-- Task goal --
Output, word for word, the part of the courtroom memoir below that lies between "Sleep the sleep" and "more than two.", inclusive.

Start of Source extract

At this Horton said: "De gentleman wants to see your license. Go and get it, sir."

While he was absent in quest of the paper Valliant read the law to the court, showing his honor that the license must be granted by the Circuit Court.

When the license was handed to Valliant he read it to the court, and, it being one granted by the Chancellor, was of no authority. At this information Horton rose from his seat, and in a loud voice said: "Sir, you will stand aside. You have imposed on dis court, and am no more a lawyer in any case in court here."

When this incident was over, and the indignant court had composed itself, Valliant tried again to satisfy the judge that there was no case before the court; but he insisted that I had composed a felony, and that his court was bound to "'vestigate what am a crime in de eye of de law." Under the argument and showing of my attorney, however, the judge began to weaken, especially when told that he would be held responsible for this unwarrantable arrest.

Valliant now whispered to me: "We will have to buy out of this."

"All right," was the reply.

Then my attorney went to the table, and quietly whispered to Horton: "Will ten dollars settle expenses?"

A ten-dollar bill was handed the judge, and that sum composed the felony, the feelings of the court, and the offended majesty of the State.

Valliant was the wit of the Greenville bar, and a true friend. Some years ago he was called from his field of usefulness and sorrowing friends to

Sleep the sleep that knows no breaking.

These are not a tithe of my personal experience with the Bureau and the courts. They were almost daily annoyances to all.

One day I received a note from the agent of the Freedmen's Bureau to come to his office if convenient. I went as requested; found there one of my hands, who had no common sense, and was told he complained that I had not settled with him agreeably to the contract; and when the agent asked him what complaint he had to make he said that I had paid him only a half, whereas I had promised him a fourth, and insisted that four was more than two.

But I pass from the recital of these petty annoyances to larger ones. The circuit judge appointed was named S – , and in political parlance he was a "scallywag." It would seem that, to make his loyalty apparent, he imposed harsh sentences or punishments on nearly every white person convicted, and he committed personally some criminal offenses.

End of Source extract
Start of The data

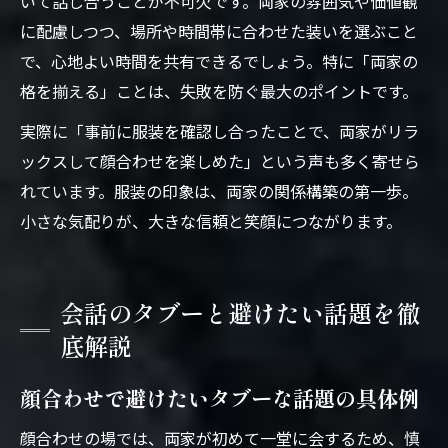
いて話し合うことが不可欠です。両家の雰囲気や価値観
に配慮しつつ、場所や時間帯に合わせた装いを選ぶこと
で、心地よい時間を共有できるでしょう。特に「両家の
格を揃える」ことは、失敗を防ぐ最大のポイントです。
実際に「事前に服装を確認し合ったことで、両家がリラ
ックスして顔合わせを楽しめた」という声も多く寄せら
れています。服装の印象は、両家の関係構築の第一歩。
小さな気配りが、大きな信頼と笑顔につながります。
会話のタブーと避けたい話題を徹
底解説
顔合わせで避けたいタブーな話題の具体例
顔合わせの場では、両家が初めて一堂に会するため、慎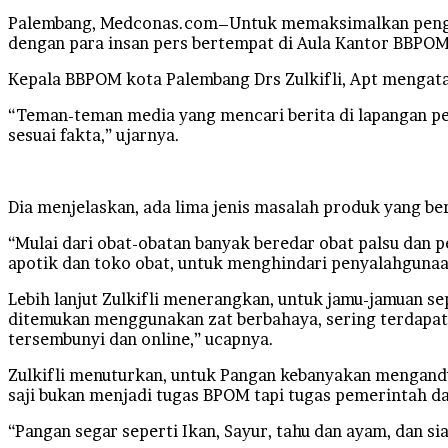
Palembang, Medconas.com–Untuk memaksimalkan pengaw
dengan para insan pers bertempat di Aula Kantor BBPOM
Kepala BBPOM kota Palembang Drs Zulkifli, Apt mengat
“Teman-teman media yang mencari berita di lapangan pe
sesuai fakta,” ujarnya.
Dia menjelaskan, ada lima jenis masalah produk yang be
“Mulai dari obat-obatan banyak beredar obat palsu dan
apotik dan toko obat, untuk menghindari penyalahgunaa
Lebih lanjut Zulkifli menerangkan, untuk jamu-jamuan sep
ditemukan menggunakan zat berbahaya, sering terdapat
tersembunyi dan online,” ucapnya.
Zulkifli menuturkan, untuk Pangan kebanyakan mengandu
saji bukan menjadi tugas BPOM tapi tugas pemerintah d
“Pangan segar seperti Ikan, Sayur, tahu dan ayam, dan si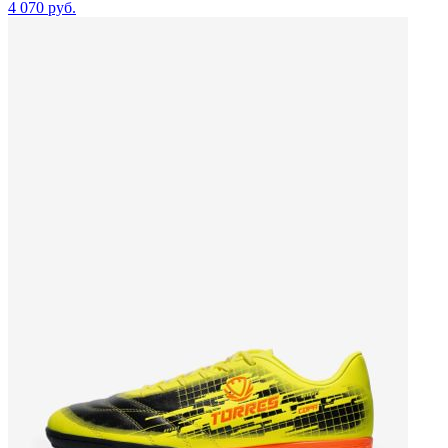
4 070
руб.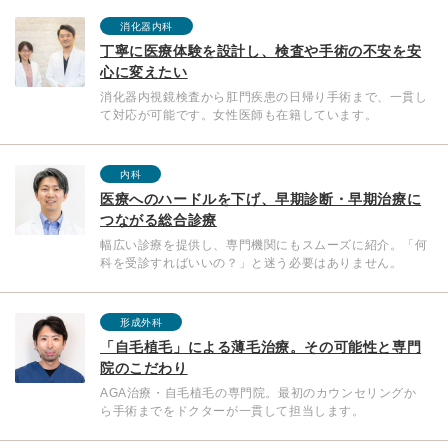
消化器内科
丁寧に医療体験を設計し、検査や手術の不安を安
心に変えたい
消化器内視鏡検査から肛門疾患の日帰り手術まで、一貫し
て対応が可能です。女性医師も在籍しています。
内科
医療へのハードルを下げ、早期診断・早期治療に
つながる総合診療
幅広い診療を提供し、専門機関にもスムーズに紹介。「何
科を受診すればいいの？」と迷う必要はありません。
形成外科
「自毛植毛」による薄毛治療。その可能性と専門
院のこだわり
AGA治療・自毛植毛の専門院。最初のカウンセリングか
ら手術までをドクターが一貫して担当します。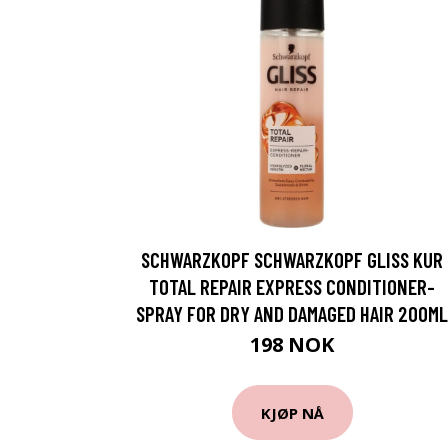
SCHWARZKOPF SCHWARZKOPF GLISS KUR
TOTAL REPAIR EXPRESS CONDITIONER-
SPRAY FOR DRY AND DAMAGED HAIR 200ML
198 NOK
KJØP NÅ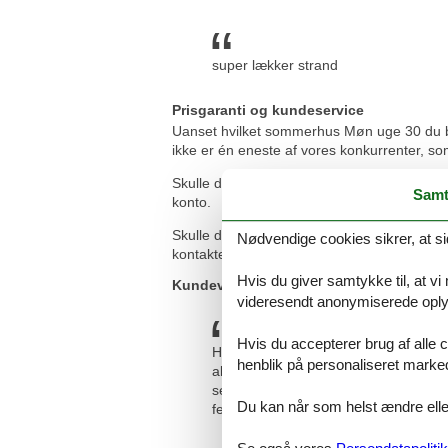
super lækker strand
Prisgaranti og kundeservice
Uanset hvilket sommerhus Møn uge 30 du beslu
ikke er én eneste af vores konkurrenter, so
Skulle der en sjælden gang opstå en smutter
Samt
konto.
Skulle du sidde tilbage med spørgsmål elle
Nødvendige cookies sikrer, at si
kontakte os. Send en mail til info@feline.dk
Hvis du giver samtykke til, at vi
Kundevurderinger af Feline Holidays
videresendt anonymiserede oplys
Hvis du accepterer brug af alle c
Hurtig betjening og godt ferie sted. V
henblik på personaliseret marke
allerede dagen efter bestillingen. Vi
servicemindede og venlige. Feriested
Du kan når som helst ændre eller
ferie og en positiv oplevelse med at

End of The data
Start of The data

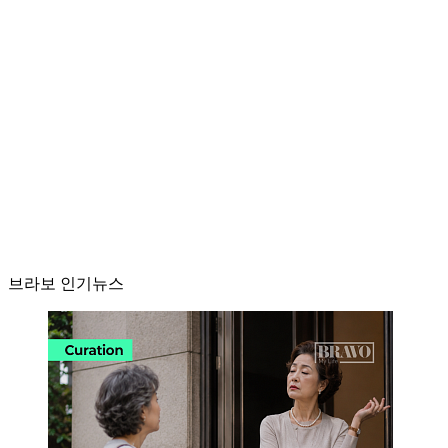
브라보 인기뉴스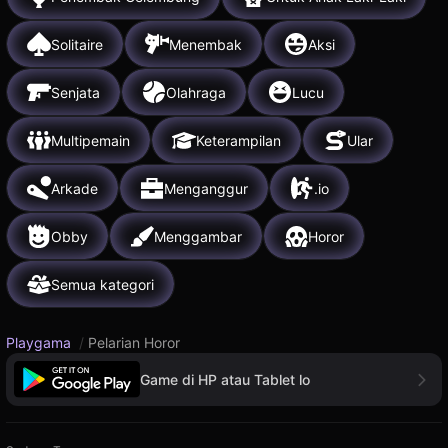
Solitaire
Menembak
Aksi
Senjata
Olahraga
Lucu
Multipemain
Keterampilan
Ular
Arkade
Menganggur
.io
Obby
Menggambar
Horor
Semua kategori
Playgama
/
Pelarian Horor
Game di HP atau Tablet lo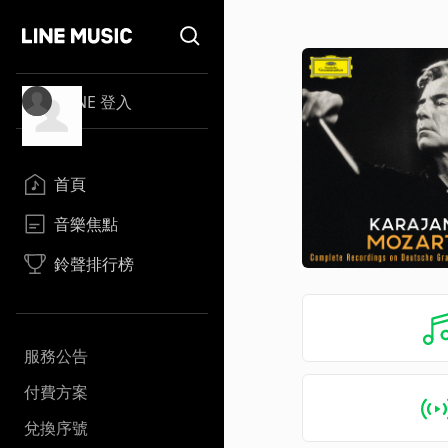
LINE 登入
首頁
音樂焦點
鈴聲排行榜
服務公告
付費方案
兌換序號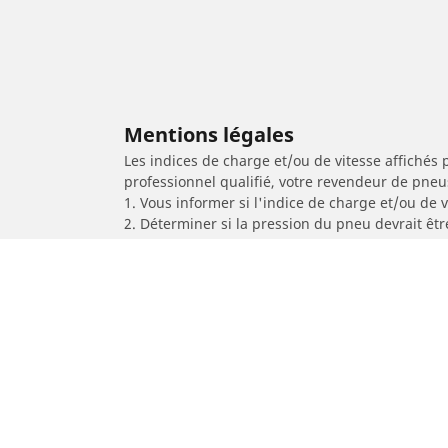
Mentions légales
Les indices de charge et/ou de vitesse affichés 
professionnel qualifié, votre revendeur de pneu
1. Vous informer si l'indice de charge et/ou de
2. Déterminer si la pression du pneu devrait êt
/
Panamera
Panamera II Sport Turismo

End of The data
Start of The data

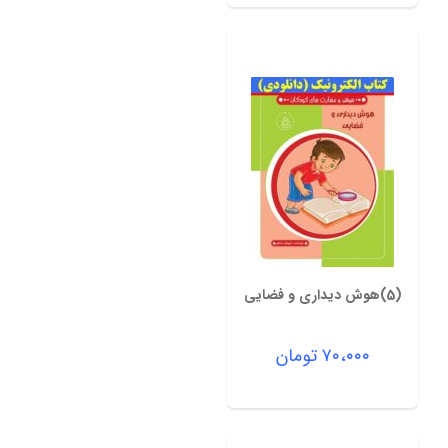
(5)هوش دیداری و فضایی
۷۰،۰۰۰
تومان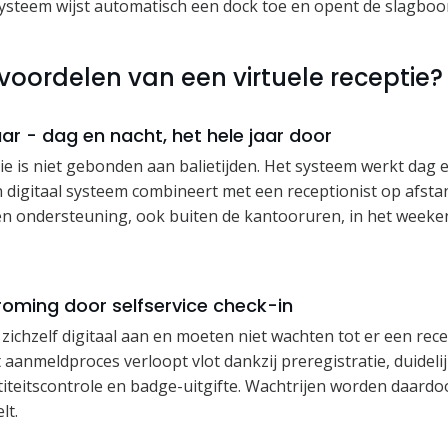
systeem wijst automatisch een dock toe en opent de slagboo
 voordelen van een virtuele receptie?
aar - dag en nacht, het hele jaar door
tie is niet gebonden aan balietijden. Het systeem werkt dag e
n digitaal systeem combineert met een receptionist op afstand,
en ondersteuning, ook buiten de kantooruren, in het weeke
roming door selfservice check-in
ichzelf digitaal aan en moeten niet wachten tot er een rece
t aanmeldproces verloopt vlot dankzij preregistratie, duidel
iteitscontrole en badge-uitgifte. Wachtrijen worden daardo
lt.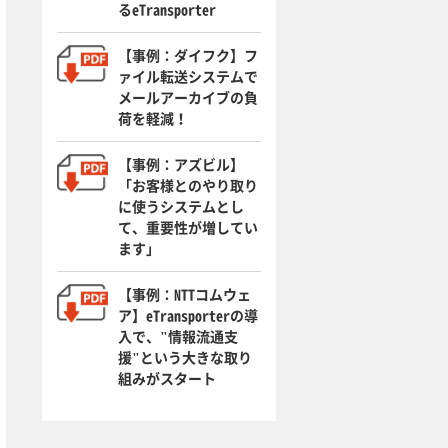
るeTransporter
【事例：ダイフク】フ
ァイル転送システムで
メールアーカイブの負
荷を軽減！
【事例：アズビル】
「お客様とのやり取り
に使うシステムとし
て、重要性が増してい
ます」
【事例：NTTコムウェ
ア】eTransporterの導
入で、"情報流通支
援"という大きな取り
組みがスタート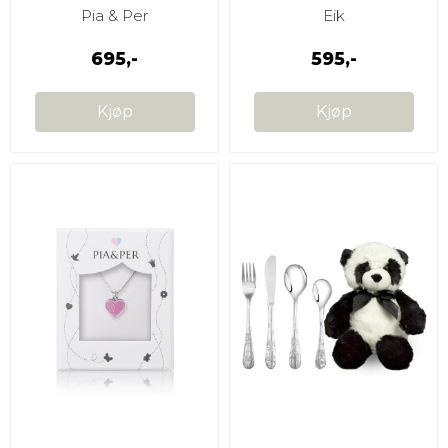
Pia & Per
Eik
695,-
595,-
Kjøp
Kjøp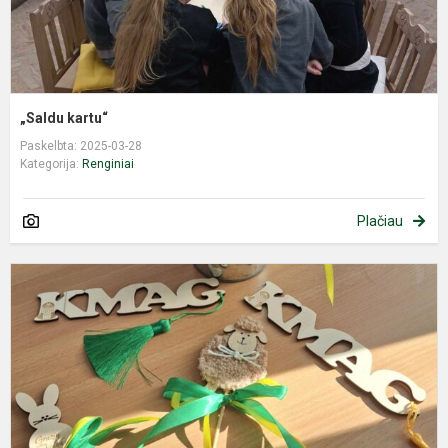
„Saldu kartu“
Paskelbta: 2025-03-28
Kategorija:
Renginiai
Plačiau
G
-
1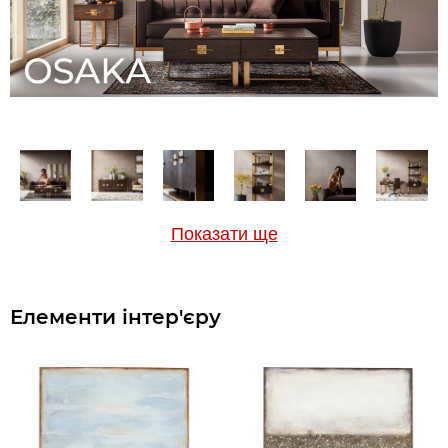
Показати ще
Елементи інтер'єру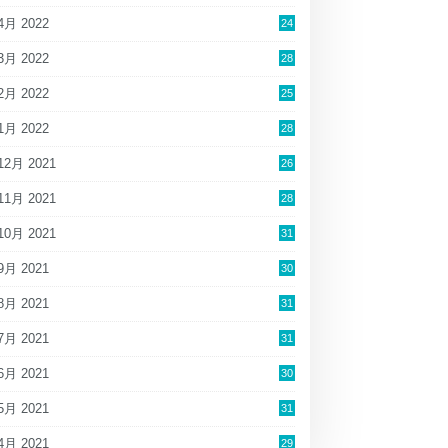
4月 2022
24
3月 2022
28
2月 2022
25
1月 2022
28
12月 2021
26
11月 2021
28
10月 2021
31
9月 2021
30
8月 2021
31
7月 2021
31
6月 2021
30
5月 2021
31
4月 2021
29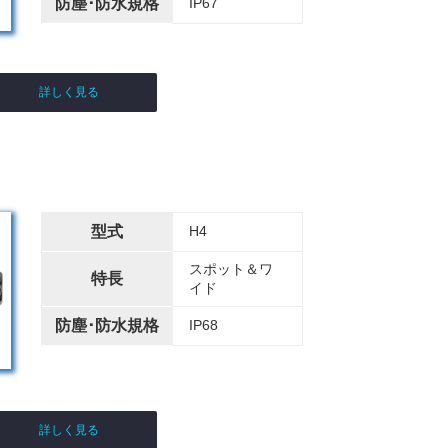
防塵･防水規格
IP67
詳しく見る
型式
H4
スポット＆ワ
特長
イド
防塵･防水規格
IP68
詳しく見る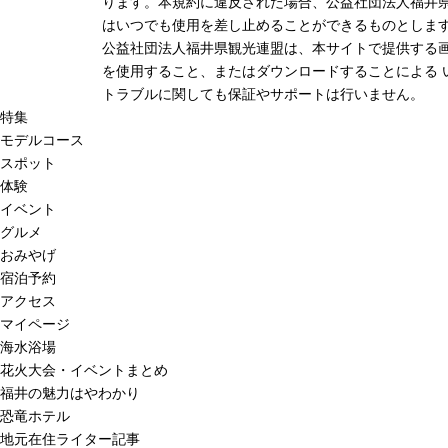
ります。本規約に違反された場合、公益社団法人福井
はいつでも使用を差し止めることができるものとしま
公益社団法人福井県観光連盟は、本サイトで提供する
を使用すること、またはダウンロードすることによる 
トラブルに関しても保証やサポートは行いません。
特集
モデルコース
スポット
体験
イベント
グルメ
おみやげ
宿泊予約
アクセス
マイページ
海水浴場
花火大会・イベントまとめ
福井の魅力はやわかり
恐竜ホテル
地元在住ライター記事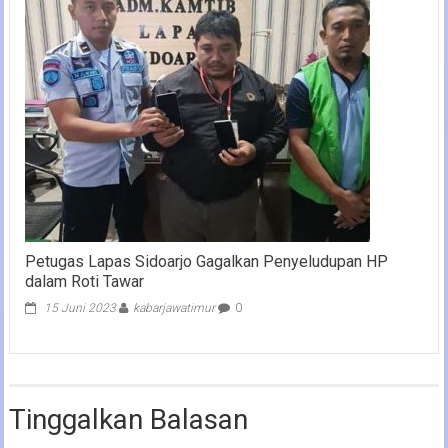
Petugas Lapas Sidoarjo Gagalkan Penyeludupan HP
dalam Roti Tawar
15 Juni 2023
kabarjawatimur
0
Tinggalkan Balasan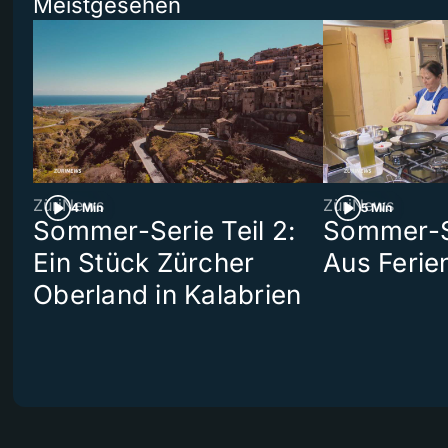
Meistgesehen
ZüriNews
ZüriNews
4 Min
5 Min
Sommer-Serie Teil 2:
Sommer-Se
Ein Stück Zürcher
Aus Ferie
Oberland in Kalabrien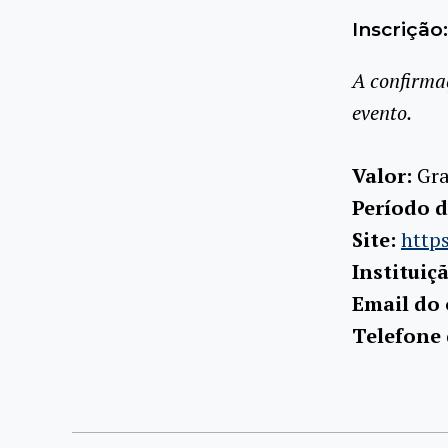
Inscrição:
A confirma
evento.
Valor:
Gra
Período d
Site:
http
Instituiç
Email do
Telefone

End of The data

-- Result of this exercise --
Sleep the sleep that knows no breaking.

These are not a tithe of my personal experience with the Bureau and the courts. They were almost daily annoyances to all.

One day I received a note from the agent of the Freedmen's Bureau to come to his office if convenient. I went as requested; found there one of my hands, who had no common sense, and was told he complained that I had not settled with him agreeably to the contract; and when the agent asked him what complaint he had to make he said that I had paid him only a half, whereas I had promised him a fourth, and insisted that four was more than two.